Lauren
About Me
Lauren spends every day making a conscious effort to live in the present. Although her balance has been in decline, she still finds ways to do the things that make her happiest, like going on bike rides and spending time with her three nephews. Rather than letting her ARSACS diagnosis stop her, she has chosen to let it empower her as she continues to live her life to the fullest.
Diagnostic Journey
At age 26, while living with stage 2 Lyme disease, Lauren began to notice a progressive decline in her balance. In an effort to advocate for herself, she met with various doctors. She was unable to find a definitive diagnosis until she finally found a neurologist who ran a genetic panel to test for genetic diseases. Fortunately, the gene that contains the mutation for ARSACS was included in that test, and, at age 28, Lauren finally found answers and was officially diagnosed with ARSACS.
Message to the Community
Lauren urges others who may be struggling with ARSACS to utilize their support systems and not let a daunting diagnosis get the best of them. She wants people to know that life continues with ARSACS and that life can still be full of joy, positivity, movement, and happiness. She highly recommends joining Facebook groups and finding others who share the same diagnosis, so you know you are not alone. While everyone experiences the disease differently, it is entirely possible to learn from and support one another on your individual journeys.

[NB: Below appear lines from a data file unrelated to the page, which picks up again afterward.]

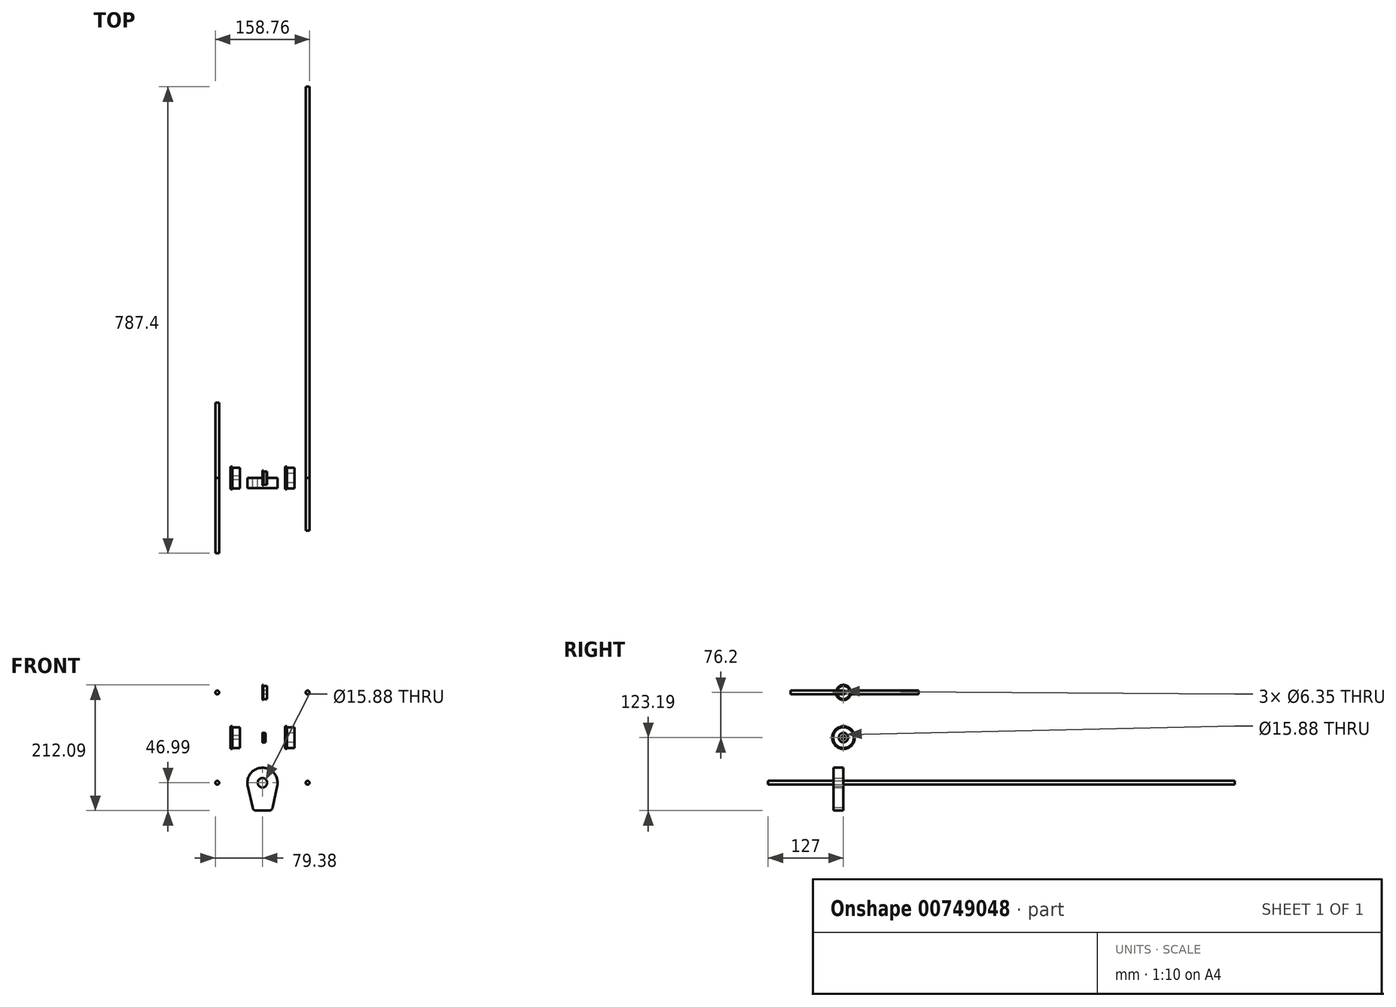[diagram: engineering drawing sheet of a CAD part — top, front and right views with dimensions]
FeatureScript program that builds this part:
annotation { "Feature Type Name" : "Feature", "Feature Type Description" : "" }
export const myFeature = defineFeature(function(context is Context, id is Id, definition is map)
    precondition{}
    {
        {
            var Q0;
            Q0=qCreatedBy(makeId("Front.planeOp"),FACE);
            var sketch = newSketch(context, id + "F0", { "sketchPlane" : qUnion([Q0])});
            skLineSegment(sketch, "E0", {"start": v(0, 3.17) * mm, "end": v(0, 8.76) * mm});
            skLineSegment(sketch, "E1", {"start": v(0, 8.76) * mm, "end": v(1.02, 8.76) * mm});
            skLineSegment(sketch, "E2", {"start": v(1.02, 8.76) * mm, "end": v(1.02, 7.94) * mm});
            skLineSegment(sketch, "E3", {"start": v(1.02, 7.94) * mm, "end": v(4.98, 7.94) * mm});
            skLineSegment(sketch, "E4", {"start": v(4.98, 7.94) * mm, "end": v(4.98, 3.18) * mm});
            skLineSegment(sketch, "E5", {"start": v(4.98, 3.17) * mm, "end": v(0, 3.17) * mm});
            skLineSegment(sketch, "E6", {"start": v(0, 0) * mm, "end": v(17.97, 0) * mm, "construction": true});
            skSolve(sketch);
        }
        {
            var Q0;
            Q0=makeQuery(id+"F0.imprint","IMPRINT",FACE,{"disambiguationData":[TD([[makeQuery(id+"F0.imprint","IMPRINT",EDGE,{"derivedFrom":sQuery(id+"F0.wireOp",EDGE,"E0")}),-1.0]])]});
            var Q1;
            Q1=sQuery(id+"F0.wireOp",EDGE,"E6");
            revolve(context, id + "F1", {"surfaceOperationType" : NewSurfaceOperationType.NEW, "entities" : qUnion([Q0]), "axis" : qUnion([Q1]), "revolveType" : RevolveType.FULL});
        }
        {
            var Q0;
            Q0=qCreatedBy(makeId("Front.planeOp"),FACE);
            var sketch = newSketch(context, id + "F2", { "sketchPlane" : qUnion([Q0])});
            skLineSegment(sketch, "E7", {"start": v(38.1, 7.94) * mm, "end": v(38.1, 19.05) * mm});
            skLineSegment(sketch, "E8", {"start": v(38.1, 19.05) * mm, "end": v(41.27, 19.05) * mm});
            skLineSegment(sketch, "E9", {"start": v(41.27, 19.05) * mm, "end": v(41.27, 17.46) * mm});
            skLineSegment(sketch, "E10", {"start": v(41.27, 17.46) * mm, "end": v(53.98, 17.46) * mm});
            skLineSegment(sketch, "E11", {"start": v(53.98, 17.46) * mm, "end": v(53.98, 7.94) * mm});
            skLineSegment(sketch, "E12", {"start": v(53.98, 7.94) * mm, "end": v(38.1, 7.94) * mm});
            skLineSegment(sketch, "E13", {"start": v(0, 0) * mm, "end": v(76.47, 0) * mm, "construction": true});
            skSolve(sketch);
        }
        {
            var Q0;
            Q0=makeQuery(id+"F2.imprint","IMPRINT",FACE,{"disambiguationData":[TD([[makeQuery(id+"F2.imprint","IMPRINT",EDGE,{"derivedFrom":sQuery(id+"F2.wireOp",EDGE,"E7")}),-1.0]])]});
            var Q1;
            Q1=sQuery(id+"F2.wireOp",EDGE,"E13");
            revolve(context, id + "F3", {"surfaceOperationType" : NewSurfaceOperationType.NEW, "entities" : qUnion([Q0]), "axis" : qUnion([Q1]), "revolveType" : RevolveType.FULL});
        }
        {
            var Q0;
            Q0=qCreatedBy(makeId("Front.planeOp"),FACE);
            var sketch = newSketch(context, id + "F4", { "sketchPlane" : qUnion([Q0])});
            skCircle(sketch, "E14", {"center": v(-76.2, 76.2) * mm, "radius": 3.18 * mm});
            skSolve(sketch);
        }
        {
            var Q0;
            Q0 = qSketchRegion(id + "F4", true);
            extrude(context, id + "F5", {"entities" : qUnion([Q0]), "oppositeDirection" : true, "depth" : 127 * mm, "offsetDistance" : 25.4 * mm});
        }
        {
            var Q0;
            Q0=qCreatedBy(makeId("Front.planeOp"),FACE);
            var sketch = newSketch(context, id + "F6", { "sketchPlane" : qUnion([Q0])});
            skCircle(sketch, "E15", {"center": v(76.2, 76.2) * mm, "radius": 3.18 * mm});
            skSolve(sketch);
        }
        {
            var Q0;
            Q0 = qSketchRegion(id + "F6", true);
            extrude(context, id + "F7", {"entities" : qUnion([Q0]), "depth" : 88.9 * mm, "offsetDistance" : 25.4 * mm});
        }
        {
            var Q0;
            Q0=qCreatedBy(makeId("Front.planeOp"),FACE);
            var sketch = newSketch(context, id + "F8", { "sketchPlane" : qUnion([Q0])});
            skCircle(sketch, "E16", {"center": v(-76.2, -76.2) * mm, "radius": 3.18 * mm});
            skSolve(sketch);
        }
        {
            var Q0;
            Q0 = qSketchRegion(id + "F8", true);
            extrude(context, id + "F9", {"entities" : qUnion([Q0]), "depth" : 127 * mm, "offsetDistance" : 25.4 * mm});
        }
        {
            var Q0;
            Q0=qCreatedBy(makeId("Front.planeOp"),FACE);
            var sketch = newSketch(context, id + "F10", { "sketchPlane" : qUnion([Q0])});
            skLineSegment(sketch, "E17", {"start": v(-53.98, 19.05) * mm, "end": v(-53.98, 3.18) * mm});
            skLineSegment(sketch, "E18", {"start": v(-53.98, 3.18) * mm, "end": v(-38.1, 3.18) * mm});
            skLineSegment(sketch, "E19", {"start": v(-38.1, 3.18) * mm, "end": v(-38.1, 17.46) * mm});
            skLineSegment(sketch, "E20", {"start": v(-38.1, 17.46) * mm, "end": v(-50.8, 17.46) * mm});
            skLineSegment(sketch, "E21", {"start": v(-50.8, 17.46) * mm, "end": v(-50.8, 19.05) * mm});
            skLineSegment(sketch, "E22", {"start": v(-50.8, 19.05) * mm, "end": v(-53.98, 19.05) * mm});
            skLineSegment(sketch, "E23", {"start": v(-59.24, 0) * mm, "end": v(-33.55, 0) * mm, "construction": true});
            skSolve(sketch);
        }
        {
            var Q0;
            Q0 = qSketchRegion(id + "F10", true);
            var Q1;
            Q1=sQuery(id+"F10.wireOp",EDGE,"E23");
            revolve(context, id + "F11", {"surfaceOperationType" : NewSurfaceOperationType.NEW, "entities" : qUnion([Q0]), "axis" : qUnion([Q1]), "revolveType" : RevolveType.FULL});
        }
        {
            var Q0;
            Q0=qCreatedBy(makeId("Front.planeOp"),FACE);
            var sketch = newSketch(context, id + "F12", { "sketchPlane" : qUnion([Q0])});
            skCircle(sketch, "E24", {"center": v(0, -76.2) * mm, "radius": 25.4 * mm});
            skLineSegment(sketch, "E25", {"start": v(-10.44, -123.2) * mm, "end": v(10.99, -123.2) * mm});
            skPoint(sketch, "E26.visualSharp", {"position": v(-15.6, -123.2) * mm});
            skArc(sketch, "E26.filletArc", {"start": v(-16.66, -118.14) * mm, "mid": v(-14.45, -121.77) * mm, "end": v(-10.44, -123.2) * mm});
            skPoint(sketch, "E27.visualSharp", {"position": v(16.15, -123.2) * mm});
            skArc(sketch, "E27.filletArc", {"start": v(10.99, -123.19) * mm, "mid": v(15, -121.77) * mm, "end": v(17.2, -118.14) * mm});
            skLineSegment(sketch, "E28", {"start": v(17.2, -118.14) * mm, "end": v(24.87, -81.38) * mm});
            skLineSegment(sketch, "E29", {"start": v(24.87, -81.38) * mm, "end": v(-24.87, -81.38) * mm, "construction": true});
            skLineSegment(sketch, "E30", {"start": v(-24.87, -81.38) * mm, "end": v(-16.66, -118.14) * mm});
            skCircle(sketch, "E31", {"center": v(0, -76.2) * mm, "radius": 7.94 * mm});
            skSolve(sketch);
        }
        {
            var Q0;
            Q0 = qSketchRegion(id + "F12", true);
            extrude(context, id + "F13", {"entities" : qUnion([Q0]), "depth" : 16.64 * mm, "offsetDistance" : 25.4 * mm});
        }
        {
            var Q0;
            Q0=qCreatedBy(makeId("Front.planeOp"),FACE);
            var sketch = newSketch(context, id + "F14", { "sketchPlane" : qUnion([Q0])});
            skLineSegment(sketch, "E32", {"start": v(-17.98, 76.2) * mm, "end": v(17.47, 76.2) * mm, "construction": true});
            skLineSegment(sketch, "E33", {"start": v(0, 88.9) * mm, "end": v(0, 79.38) * mm});
            skLineSegment(sketch, "E34", {"start": v(0, 79.38) * mm, "end": v(7.94, 79.38) * mm});
            skLineSegment(sketch, "E35", {"start": v(7.94, 79.38) * mm, "end": v(7.94, 87.31) * mm});
            skLineSegment(sketch, "E36", {"start": v(7.94, 87.31) * mm, "end": v(1.24, 87.31) * mm});
            skLineSegment(sketch, "E37", {"start": v(1.24, 87.31) * mm, "end": v(1.24, 88.9) * mm});
            skLineSegment(sketch, "E38", {"start": v(1.24, 88.9) * mm, "end": v(0, 88.9) * mm});
            skSolve(sketch);
        }
        {
            var Q0;
            Q0 = qSketchRegion(id + "F14", true);
            var Q1;
            Q1=sQuery(id+"F14.wireOp",EDGE,"E32");
            revolve(context, id + "F15", {"surfaceOperationType" : NewSurfaceOperationType.NEW, "entities" : qUnion([Q0]), "axis" : qUnion([Q1]), "revolveType" : RevolveType.FULL});
        }
        {
            var Q0;
            Q0=qCreatedBy(makeId("Front.planeOp"),FACE);
            var sketch = newSketch(context, id + "F16", { "sketchPlane" : qUnion([Q0])});
            skCircle(sketch, "E39", {"center": v(76.2, -76.2) * mm, "radius": 3.18 * mm});
            skSolve(sketch);
        }
        {
            var Q0;
            Q0 = qSketchRegion(id + "F16", true);
            extrude(context, id + "F17", {"entities" : qUnion([Q0]), "oppositeDirection" : true, "depth" : 660.4 * mm, "offsetDistance" : 25.4 * mm});
        }
    });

Message to Those Unfamiliar with ARSACS
Lauren reflects on the intense hardships of living in the unknown. The period before receiving her diagnosis was particularly difficult, as ARSACS can resemble other conditions like Multiple Sclerosis or Parkinson's disease. However, ARSACS is unique and should be treated as such. She experiences her own specific symptoms, particularly shakiness and feeling unsteady. Lauren believes it is incredibly important to highlight the profound impact that general awareness can have for rare diseases like ARSACS.
Hopes for the Future of ARSACS
By sharing her story, Lauren hopes to guide those who are experiencing similar symptoms toward their next steps and necessary support. Additionally, she hopes everyone becomes knowledgeable about ARSACS, not just those directly impacted by the diagnosis. Through this increased awareness, she hopes for more funding and research to be dedicated to the disease so that a cure can be found one day. Above all, she wants people to know that there is still hope, and she chooses to find it every single day.